Demaya Cattouse, 9, had already been recruited to spray diluted dish soap on plants to fend off the bugs. It didn't take long for two boys to pipe up, plaintively echoing each other: "I want to work on aphids!"
The children are among 30 students working in the Gale Math and Science Academy's greenhouse to beautify Howard Street in Rogers Park. With $6,000 in funding from the Howard Street Special Service Area 19, the Rogers Park Business Alliance has paid for an afterschool gardening program to grow and plant flowers along the street between Ridge Avenue and Sheridan Road.
The business group contracted with Neighbors United in New Possibilities, a nonprofit organization that worked with a local school council to convert the greenhouse from storage space to a hands-on learning resource, said John Hoekwater, director of Neighbors United. Participants include students from Gale in the Family Matters All-Grow tutoring program and Jordan School in the Howard Area Community Center's after-school program.
"It's another local investment in the community," said Kimberly Bares, executive director of the Rogers Park Business Alliance. "This is a great opportunity to hire local talent essentially as vendors." Neighbors United volunteers built the seven growing tables that crowd the Gale greenhouse floor. Hanging baskets overflow with basil, chives, cilantro and tomato plants. The greenhouse's first planting yielded nearly 3,000 plants, Hoekwater said.
In years past, the greenhouse has sold plants to support itself, but it's been difficult to predict what customers will buy, he said. One year, volunteers planted 100 hanging baskets but sold only 30. The contract will provide the program with as much as 95 percent of the funding it needs.
Students and parents who work in the greenhouse receive credits for each hour at a rate of $8 an hour, Hoekwater said. The credits help send kids on a gardening-themed field trip and buy supplies for an outdoor parent garden.
The credits are a way to help families feel more invested, said Gregory Roberts, who has three nieces and nephews at Gale. A dozen parents are involved in the outdoor garden, he said. Last year, Neighbors United worked with families to plant an outdoor garden but gave up midway through the summer when students and parents stopped watering it.
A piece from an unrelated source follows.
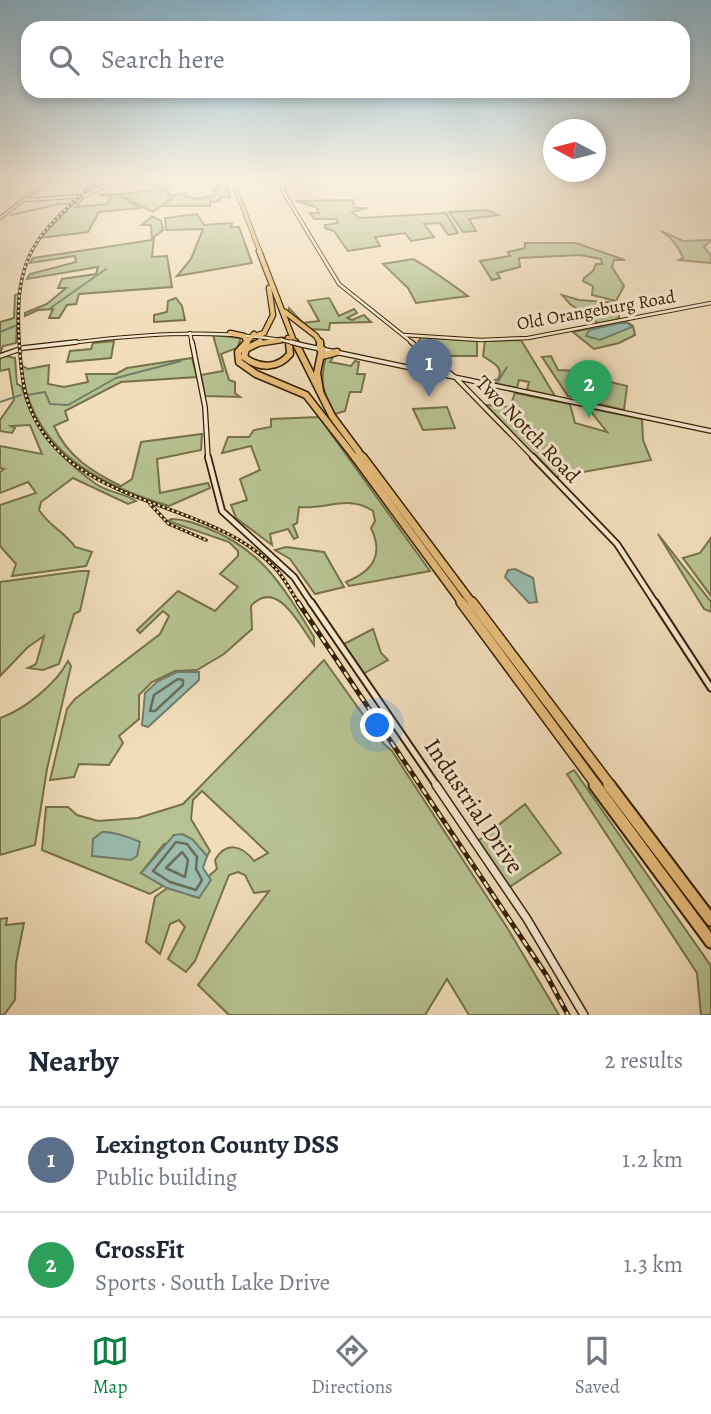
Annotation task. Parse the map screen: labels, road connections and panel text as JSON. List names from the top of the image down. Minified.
{"streets":{"street":["Old Orangeburg Road","Two Notch Road","Industrial Drive"]},"crossings":[["Old Orangeburg Road","Two Notch Road"]],"north":"left","page":{"search":"Search here","pins":["1","2"],"heading":["Nearby","2 results"],"list":[{"mark":"1","name":"Lexington County DSS","note":"Public building","value":"1.2 km"},{"mark":"2","name":"CrossFit","note":"Sports · South Lake Drive","value":"1.3 km"}],"nav":["Map","Directions","Saved"]}}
The planters in the Howard corridor also will feature signs to foster community pride by advertising that the planters are maintained by Rogers Park students.
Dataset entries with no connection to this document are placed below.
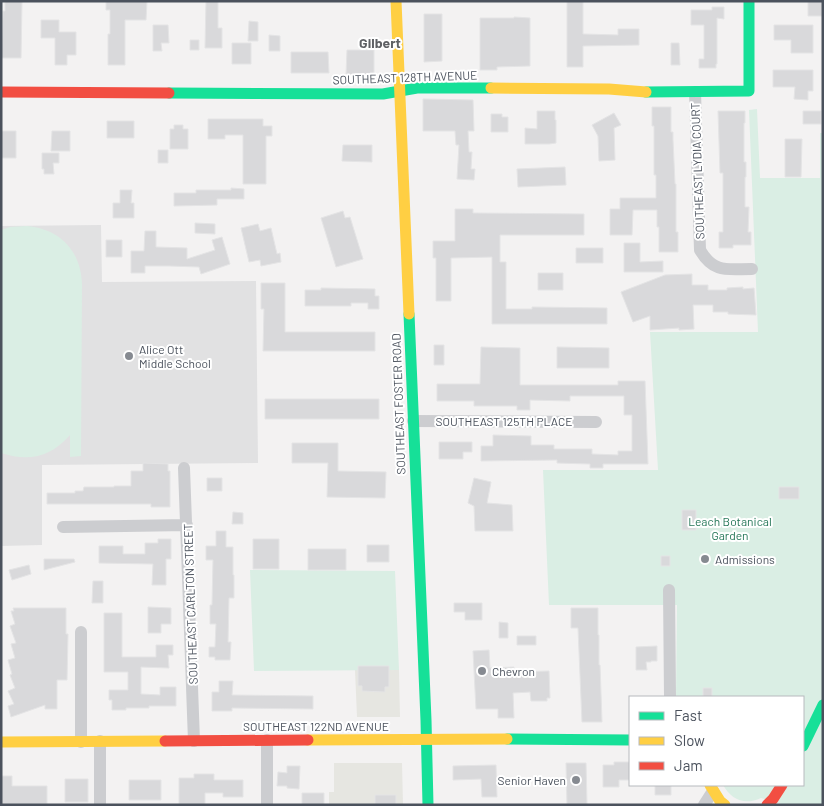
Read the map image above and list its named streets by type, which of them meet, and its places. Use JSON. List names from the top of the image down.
{
  "streets": {
    "main road": ["SOUTHEAST 128TH AVENUE", "SOUTHEAST FOSTER ROAD", "SOUTHEAST 122ND AVENUE"],
    "street": ["SOUTHEAST LYDIA COURT", "SOUTHEAST 125TH PLACE", "SOUTHEAST CARLTON STREET"]
  },
  "crossings": [
    ["SOUTHEAST 128TH AVENUE", "SOUTHEAST LYDIA COURT"],
    ["SOUTHEAST 128TH AVENUE", "SOUTHEAST FOSTER ROAD"],
    ["SOUTHEAST FOSTER ROAD", "SOUTHEAST 125TH PLACE"],
    ["SOUTHEAST FOSTER ROAD", "SOUTHEAST 122ND AVENUE"],
    ["SOUTHEAST CARLTON STREET", "SOUTHEAST 122ND AVENUE"]
  ],
  "districts": ["Gilbert"],
  "parks": ["Leach Botanical Garden"],
  "places": [
    "Alice Ott Middle School",
    "Admissions",
    "Chevron",
    "Senior Haven"
  ],
  "legend": ["Fast", "Slow", "Jam"]
}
"We want people to care for the plants," Hoekwater said. "Maybe [the signs] will help people think twice before they drop their trash or pull out plants. It's about creating a sense of ownership."
Back in the greenhouse, Lovell has pointed out aphids colonizing a squash blossom.
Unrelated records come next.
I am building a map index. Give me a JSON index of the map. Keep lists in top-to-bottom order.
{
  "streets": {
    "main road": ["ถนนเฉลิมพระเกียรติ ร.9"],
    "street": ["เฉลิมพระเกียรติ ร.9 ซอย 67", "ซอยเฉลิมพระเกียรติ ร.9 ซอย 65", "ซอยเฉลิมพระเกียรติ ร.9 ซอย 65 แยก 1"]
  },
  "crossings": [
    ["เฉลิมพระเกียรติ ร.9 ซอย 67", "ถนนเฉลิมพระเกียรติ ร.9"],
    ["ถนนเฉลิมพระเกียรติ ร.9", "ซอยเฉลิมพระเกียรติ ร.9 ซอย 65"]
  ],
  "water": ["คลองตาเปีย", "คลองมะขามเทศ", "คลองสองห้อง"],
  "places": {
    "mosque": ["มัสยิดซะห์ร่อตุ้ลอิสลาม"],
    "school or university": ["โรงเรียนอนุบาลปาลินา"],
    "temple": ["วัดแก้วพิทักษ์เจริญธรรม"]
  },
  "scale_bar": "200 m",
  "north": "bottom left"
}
"How dare they? That's real, real disgusting," Demaya said, aiming her water bottle. "They're harming the beautiful flowers."
Since moving the tutoring program into the greenhouse, Lovell said, it's been easier to engage the students, who are too antsy to sit still in a classroom. The curriculum, which incorporates food and nutrition, is based in problem-solving and group activities.
"We've seen a lot more social and emotional growth as a result," Lovell said, "and the kids do have a much better sense of where food comes from and the idea of nutrition."
Now that Latarick Foreman, 10, knows that, he has plans.
"Instead of us buying food, we can just grow it," he said.